Introduction

Observations of infrared line emission from molecular hydrogen in astronomical sources have gone from the novel to the commonplace in a time that is short relative to most timescales for the advancement of astrophysical knowledge. In the face of the current onslaught of observations of H2, it may seem surprising that only a dozen years ago, when the 2 µm lines were first detected, it is reported to have taken their discoverers several months to identify the emitting species. Excited H2 continues to be detected in new and surprising places.
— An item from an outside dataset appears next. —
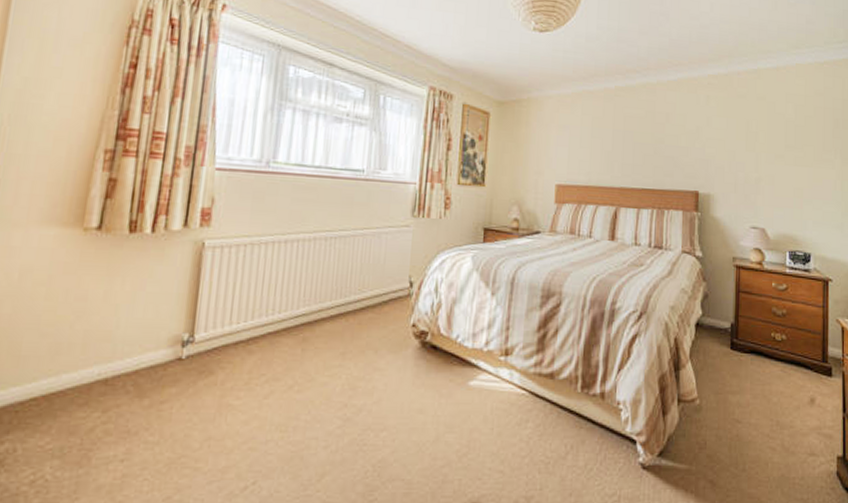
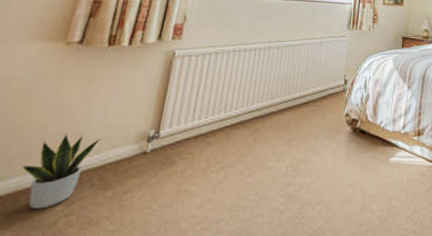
potted plant: none [52,333,131,415] -> present [21,134,100,210]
In the Galaxy, H2 line emission is found at interfaces between young stellar winds and the interstellar medium, where it first was discovered by Gautier et al. (1976), in reflection nebulae (Gatley et al. 1987), in supernova remnants (e.g., Burton et al. (1988)), even including the Crab Nebula (Graham, Wright, and Longmore 1989), in planetary and proto-planetary nebulae (Treffers et al. 1976), and in the nucleus (Gatley et al. 1984). Beyond the Galaxy H2 line emission is found in Seyfert, as well as starburst galaxies (Thompson, Lebofsky, and Rieke 1978, Joseph et al. 1986, Fischer et al. 1987), in individual HII regions of normal spiral galaxies (Israel et al. 1989), and in interacting and merging galaxies (e.g., Joseph et al. 1986). Closer to home, H2 line emission has been detected very recently in the aurora of Jupiter (Trafton et al. 1988). In all of these examples, because of the unique physical conditions which must be satisfied in order that its infrared line emission be detectable, H2 lines provide important information about environments that are difficult to study by other means.